[Opening Data records section]

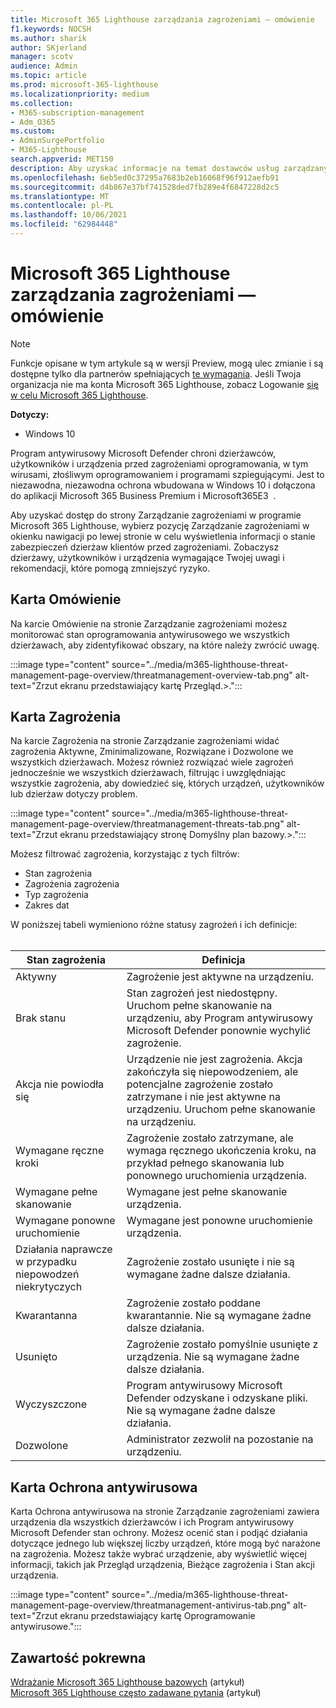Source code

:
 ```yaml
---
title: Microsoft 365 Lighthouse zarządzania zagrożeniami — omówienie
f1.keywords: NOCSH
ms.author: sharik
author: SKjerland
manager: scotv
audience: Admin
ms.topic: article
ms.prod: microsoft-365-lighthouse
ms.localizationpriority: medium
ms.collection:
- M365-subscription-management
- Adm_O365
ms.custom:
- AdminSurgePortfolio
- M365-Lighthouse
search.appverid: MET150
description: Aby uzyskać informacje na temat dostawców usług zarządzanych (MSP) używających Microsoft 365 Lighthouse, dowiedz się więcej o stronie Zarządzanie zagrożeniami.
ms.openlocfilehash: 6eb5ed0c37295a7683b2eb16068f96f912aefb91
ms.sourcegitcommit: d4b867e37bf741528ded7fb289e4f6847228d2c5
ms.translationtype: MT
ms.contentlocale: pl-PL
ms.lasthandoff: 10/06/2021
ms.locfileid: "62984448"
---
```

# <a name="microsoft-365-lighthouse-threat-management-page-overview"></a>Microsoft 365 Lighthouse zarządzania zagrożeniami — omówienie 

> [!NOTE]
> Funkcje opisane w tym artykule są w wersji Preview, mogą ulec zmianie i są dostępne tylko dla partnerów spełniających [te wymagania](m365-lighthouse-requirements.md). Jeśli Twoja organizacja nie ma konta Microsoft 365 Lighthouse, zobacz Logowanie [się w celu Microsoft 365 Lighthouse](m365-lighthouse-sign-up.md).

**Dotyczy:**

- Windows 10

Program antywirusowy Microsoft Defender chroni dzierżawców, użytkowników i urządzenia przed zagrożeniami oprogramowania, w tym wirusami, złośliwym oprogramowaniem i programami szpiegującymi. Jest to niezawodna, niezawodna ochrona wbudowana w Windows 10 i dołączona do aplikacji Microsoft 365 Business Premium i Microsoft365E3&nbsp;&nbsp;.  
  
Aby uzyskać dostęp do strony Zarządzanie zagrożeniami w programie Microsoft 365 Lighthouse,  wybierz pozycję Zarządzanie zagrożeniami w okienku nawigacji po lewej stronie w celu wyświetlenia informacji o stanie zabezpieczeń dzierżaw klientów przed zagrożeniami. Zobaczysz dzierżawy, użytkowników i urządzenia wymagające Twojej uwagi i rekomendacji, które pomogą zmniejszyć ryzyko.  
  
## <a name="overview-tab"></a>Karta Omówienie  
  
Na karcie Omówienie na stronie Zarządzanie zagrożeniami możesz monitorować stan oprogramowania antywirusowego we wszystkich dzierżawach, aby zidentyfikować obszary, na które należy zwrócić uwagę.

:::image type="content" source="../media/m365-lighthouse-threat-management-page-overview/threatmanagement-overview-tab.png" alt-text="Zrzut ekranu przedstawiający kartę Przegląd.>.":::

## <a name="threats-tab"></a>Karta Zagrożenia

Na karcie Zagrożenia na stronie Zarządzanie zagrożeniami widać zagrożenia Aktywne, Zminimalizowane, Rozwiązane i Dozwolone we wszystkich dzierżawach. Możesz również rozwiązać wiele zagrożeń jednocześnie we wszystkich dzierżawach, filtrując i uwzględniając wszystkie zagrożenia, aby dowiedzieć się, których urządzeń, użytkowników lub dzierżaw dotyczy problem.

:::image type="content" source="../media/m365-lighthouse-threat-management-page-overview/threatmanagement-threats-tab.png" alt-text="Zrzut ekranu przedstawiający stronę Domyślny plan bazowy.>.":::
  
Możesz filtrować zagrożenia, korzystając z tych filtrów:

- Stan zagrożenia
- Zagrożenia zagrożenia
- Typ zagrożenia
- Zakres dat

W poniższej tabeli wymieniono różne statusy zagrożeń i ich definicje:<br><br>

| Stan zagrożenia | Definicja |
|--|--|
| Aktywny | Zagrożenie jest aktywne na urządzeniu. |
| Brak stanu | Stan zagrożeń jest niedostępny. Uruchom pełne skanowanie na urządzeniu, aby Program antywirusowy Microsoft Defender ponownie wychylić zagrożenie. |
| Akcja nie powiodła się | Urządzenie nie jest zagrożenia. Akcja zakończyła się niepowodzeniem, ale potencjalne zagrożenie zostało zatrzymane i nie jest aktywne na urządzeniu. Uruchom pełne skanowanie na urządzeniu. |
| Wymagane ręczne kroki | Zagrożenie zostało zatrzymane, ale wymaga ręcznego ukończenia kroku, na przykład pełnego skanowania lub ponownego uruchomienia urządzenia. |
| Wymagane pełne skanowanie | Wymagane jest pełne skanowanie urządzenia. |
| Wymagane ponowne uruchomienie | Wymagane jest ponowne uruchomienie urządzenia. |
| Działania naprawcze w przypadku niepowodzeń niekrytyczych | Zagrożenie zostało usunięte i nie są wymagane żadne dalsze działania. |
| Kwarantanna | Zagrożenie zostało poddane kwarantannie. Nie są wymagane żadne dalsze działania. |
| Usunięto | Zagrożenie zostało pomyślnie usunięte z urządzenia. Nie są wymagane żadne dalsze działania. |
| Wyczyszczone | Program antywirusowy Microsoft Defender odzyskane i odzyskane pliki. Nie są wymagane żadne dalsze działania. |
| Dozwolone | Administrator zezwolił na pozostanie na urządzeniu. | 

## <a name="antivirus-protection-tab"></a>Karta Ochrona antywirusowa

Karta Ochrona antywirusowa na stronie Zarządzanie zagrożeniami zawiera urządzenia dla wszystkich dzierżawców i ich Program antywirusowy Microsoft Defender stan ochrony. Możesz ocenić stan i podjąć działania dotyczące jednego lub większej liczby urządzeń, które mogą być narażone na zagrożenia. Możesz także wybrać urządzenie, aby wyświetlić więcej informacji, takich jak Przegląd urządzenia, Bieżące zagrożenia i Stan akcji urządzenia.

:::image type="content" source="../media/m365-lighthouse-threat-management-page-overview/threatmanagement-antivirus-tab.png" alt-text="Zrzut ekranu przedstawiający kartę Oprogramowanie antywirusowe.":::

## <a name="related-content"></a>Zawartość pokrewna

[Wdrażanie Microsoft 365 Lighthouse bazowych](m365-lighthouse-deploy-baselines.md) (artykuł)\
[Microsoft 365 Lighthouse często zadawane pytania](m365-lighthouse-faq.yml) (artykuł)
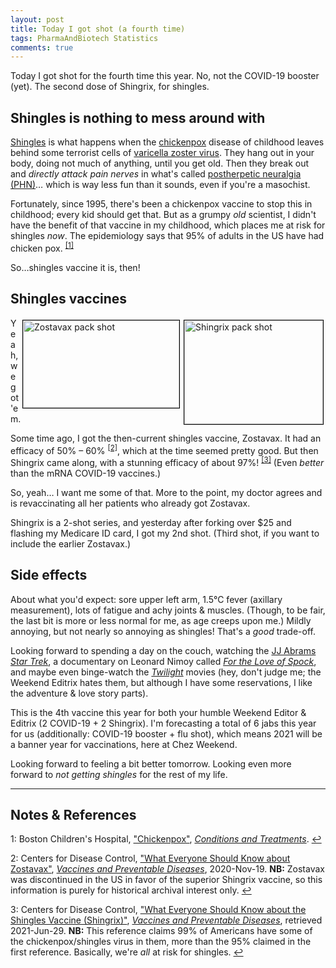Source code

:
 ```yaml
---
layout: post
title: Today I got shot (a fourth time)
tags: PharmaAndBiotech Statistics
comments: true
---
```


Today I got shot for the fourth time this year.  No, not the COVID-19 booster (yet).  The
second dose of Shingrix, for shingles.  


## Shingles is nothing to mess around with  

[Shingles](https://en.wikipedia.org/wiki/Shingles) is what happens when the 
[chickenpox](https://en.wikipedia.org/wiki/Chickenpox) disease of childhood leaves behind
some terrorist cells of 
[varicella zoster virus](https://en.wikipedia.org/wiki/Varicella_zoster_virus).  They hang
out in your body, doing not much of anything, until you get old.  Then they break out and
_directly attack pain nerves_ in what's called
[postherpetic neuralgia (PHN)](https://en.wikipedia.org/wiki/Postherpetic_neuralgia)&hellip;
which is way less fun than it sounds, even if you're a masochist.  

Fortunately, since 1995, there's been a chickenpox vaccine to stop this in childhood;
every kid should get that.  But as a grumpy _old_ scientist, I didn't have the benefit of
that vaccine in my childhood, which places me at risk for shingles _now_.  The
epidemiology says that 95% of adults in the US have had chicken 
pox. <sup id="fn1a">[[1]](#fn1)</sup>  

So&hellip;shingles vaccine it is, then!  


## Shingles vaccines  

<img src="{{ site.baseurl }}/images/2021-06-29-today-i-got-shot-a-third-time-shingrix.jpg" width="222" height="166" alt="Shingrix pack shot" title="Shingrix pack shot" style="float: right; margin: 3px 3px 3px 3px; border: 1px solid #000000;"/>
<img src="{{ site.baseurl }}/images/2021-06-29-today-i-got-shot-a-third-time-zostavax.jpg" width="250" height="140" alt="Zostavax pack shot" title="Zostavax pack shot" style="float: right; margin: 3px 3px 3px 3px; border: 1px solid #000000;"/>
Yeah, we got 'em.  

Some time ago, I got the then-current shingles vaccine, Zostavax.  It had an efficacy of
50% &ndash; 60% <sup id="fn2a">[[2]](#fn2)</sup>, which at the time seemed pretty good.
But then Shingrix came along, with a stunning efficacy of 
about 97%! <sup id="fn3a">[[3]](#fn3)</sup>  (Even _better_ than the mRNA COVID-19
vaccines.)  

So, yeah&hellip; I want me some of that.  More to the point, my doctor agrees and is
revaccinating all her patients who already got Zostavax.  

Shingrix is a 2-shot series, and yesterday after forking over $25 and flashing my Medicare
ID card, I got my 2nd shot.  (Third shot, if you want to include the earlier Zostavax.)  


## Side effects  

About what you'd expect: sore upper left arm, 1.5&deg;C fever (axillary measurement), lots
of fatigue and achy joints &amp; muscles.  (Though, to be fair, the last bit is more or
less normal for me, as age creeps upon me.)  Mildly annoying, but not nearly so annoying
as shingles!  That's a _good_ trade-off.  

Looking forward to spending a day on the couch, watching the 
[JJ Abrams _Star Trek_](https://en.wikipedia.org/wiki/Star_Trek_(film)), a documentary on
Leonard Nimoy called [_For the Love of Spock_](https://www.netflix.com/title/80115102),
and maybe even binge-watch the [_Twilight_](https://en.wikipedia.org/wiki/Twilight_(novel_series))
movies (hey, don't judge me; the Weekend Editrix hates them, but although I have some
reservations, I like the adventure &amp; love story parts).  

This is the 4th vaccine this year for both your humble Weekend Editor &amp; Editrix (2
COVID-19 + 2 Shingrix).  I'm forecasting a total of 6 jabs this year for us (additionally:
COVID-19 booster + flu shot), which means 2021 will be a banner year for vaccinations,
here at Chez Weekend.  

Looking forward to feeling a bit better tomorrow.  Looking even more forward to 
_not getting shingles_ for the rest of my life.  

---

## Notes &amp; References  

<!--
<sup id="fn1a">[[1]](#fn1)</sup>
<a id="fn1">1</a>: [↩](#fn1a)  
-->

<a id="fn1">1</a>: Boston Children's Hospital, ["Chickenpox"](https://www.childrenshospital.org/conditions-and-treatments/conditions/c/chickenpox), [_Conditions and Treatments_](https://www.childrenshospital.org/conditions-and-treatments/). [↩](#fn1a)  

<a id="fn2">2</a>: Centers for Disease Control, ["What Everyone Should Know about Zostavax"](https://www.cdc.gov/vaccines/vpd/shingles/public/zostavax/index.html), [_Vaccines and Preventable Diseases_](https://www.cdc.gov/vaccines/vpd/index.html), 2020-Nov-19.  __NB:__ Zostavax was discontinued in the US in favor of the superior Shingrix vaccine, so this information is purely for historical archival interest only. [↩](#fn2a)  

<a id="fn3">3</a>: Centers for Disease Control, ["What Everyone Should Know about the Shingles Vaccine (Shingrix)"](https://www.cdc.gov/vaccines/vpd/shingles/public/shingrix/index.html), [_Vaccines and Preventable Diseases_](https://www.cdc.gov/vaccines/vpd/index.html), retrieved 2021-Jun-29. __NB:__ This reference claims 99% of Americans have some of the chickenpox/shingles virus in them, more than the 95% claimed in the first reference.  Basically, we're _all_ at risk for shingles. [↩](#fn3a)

[Closing Data records section]

> [Directions]: Wherever a line above contains the string "site", copy that line.

> [Exercise answer]:
<img src="{{ site.baseurl }}/images/2021-06-29-today-i-got-shot-a-third-time-shingrix.jpg" width="222" height="166" alt="Shingrix pack shot" title="Shingrix pack shot" style="float: right; margin: 3px 3px 3px 3px; border: 1px solid #000000;"/>
<img src="{{ site.baseurl }}/images/2021-06-29-today-i-got-shot-a-third-time-zostavax.jpg" width="250" height="140" alt="Zostavax pack shot" title="Zostavax pack shot" style="float: right; margin: 3px 3px 3px 3px; border: 1px solid #000000;"/>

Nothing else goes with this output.